» PROBLEM DESCRIPTION
Would you reproduce exactly the lines below from the one holding "3: (358, 313, 1.17)" through the one holding "38: (590, 343, 3.62)", inclusive, and no others?

*** INFORMATION SUPPLIED ***

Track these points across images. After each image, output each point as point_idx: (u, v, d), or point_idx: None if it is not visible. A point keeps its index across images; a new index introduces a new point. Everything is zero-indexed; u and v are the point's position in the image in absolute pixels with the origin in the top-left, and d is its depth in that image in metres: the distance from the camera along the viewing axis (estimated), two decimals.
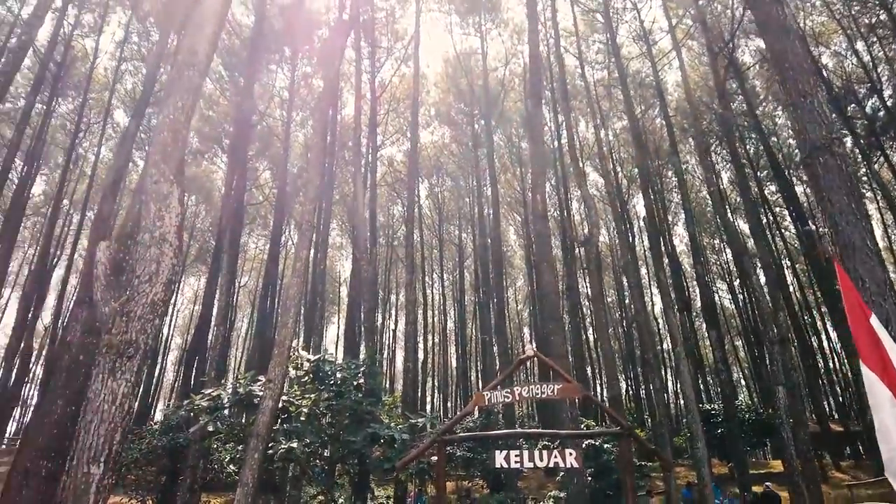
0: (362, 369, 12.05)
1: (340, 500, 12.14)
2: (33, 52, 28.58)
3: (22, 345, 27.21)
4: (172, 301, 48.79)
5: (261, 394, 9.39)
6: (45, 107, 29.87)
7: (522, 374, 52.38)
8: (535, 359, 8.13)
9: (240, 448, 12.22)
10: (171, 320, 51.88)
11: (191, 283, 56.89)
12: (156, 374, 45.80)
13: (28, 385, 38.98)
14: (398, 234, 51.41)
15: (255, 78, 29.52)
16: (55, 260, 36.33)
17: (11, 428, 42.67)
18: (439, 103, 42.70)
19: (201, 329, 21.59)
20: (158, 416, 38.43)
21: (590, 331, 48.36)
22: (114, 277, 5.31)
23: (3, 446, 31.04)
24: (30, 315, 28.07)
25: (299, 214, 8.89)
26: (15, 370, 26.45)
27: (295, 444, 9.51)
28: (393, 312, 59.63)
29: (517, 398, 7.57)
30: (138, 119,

*** End of INFORMATION SUPPLIED ***
*** INFORMATION SUPPLIED ***

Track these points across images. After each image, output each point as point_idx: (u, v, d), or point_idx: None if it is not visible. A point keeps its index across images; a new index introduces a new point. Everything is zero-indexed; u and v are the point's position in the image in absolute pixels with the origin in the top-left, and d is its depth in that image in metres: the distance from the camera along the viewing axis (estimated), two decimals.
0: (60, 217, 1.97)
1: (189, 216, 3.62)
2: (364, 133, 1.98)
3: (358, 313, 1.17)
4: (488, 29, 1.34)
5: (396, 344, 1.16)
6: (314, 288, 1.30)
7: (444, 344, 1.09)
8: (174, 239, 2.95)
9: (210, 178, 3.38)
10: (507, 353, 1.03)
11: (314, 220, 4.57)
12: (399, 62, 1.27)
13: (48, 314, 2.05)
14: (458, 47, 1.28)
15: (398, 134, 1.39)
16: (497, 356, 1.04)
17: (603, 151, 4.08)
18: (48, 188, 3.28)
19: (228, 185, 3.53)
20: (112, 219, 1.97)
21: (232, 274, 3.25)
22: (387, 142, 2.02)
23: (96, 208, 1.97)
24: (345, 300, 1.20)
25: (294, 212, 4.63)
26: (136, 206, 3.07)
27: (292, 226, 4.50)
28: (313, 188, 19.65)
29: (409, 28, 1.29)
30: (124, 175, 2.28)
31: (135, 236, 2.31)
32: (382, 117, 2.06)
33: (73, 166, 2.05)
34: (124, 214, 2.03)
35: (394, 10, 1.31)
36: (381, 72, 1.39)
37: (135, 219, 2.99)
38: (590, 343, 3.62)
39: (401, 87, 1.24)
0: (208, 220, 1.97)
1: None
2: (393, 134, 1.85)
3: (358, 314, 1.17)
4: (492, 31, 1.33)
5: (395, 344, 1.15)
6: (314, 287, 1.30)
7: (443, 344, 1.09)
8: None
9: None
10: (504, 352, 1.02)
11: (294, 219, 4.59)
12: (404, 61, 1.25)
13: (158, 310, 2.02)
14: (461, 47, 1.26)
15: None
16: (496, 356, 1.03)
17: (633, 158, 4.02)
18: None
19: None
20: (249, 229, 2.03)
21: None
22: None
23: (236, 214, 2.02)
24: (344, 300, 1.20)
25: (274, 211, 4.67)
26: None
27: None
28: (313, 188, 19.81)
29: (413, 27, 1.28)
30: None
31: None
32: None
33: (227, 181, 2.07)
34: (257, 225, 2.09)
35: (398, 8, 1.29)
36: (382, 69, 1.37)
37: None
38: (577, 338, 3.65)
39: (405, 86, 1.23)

*** End of INFORMATION SUPPLIED ***
*** INFORMATION SUPPLIED ***

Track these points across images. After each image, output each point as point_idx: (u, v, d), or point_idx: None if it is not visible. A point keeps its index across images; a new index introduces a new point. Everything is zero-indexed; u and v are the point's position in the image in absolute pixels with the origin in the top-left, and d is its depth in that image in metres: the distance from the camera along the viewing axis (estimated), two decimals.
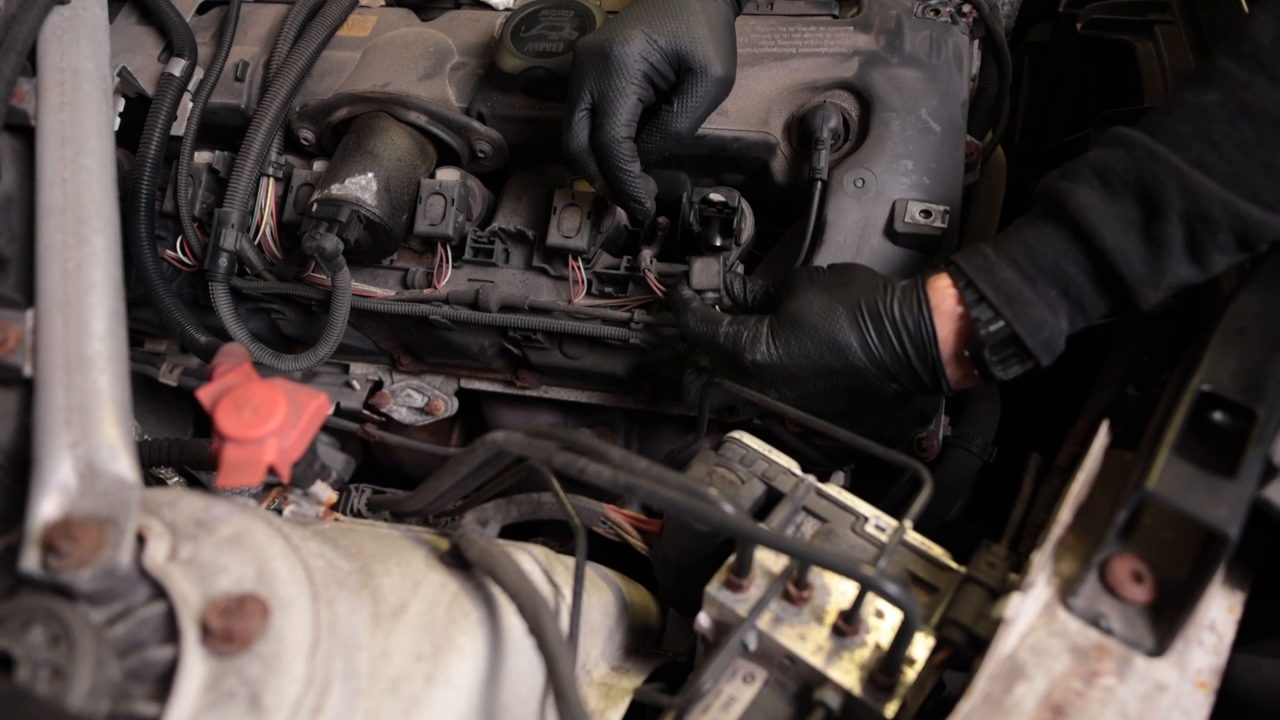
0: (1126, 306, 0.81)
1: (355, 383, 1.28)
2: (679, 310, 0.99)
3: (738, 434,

*** End of INFORMATION SUPPLIED ***

» RESULT OF THE EXERCISE
3: (358, 313, 1.17)
4: (488, 29, 1.34)
5: (396, 344, 1.16)
6: (314, 288, 1.30)
7: (444, 344, 1.09)
8: (174, 239, 2.95)
9: (210, 178, 3.38)
10: (507, 353, 1.03)
11: (314, 220, 4.57)
12: (399, 62, 1.27)
13: (48, 314, 2.05)
14: (458, 47, 1.28)
15: (398, 134, 1.39)
16: (497, 356, 1.04)
17: (603, 151, 4.08)
18: (48, 188, 3.28)
19: (228, 185, 3.53)
20: (112, 219, 1.97)
21: (232, 274, 3.25)
22: (387, 142, 2.02)
23: (96, 208, 1.97)
24: (345, 300, 1.20)
25: (294, 212, 4.63)
26: (136, 206, 3.07)
27: (292, 226, 4.50)
28: (313, 188, 19.65)
29: (409, 28, 1.29)
30: (124, 175, 2.28)
31: (135, 236, 2.31)
32: (382, 117, 2.06)
33: (73, 166, 2.05)
34: (124, 214, 2.03)
35: (394, 10, 1.31)
36: (381, 72, 1.39)
37: (135, 219, 2.99)
38: (590, 343, 3.62)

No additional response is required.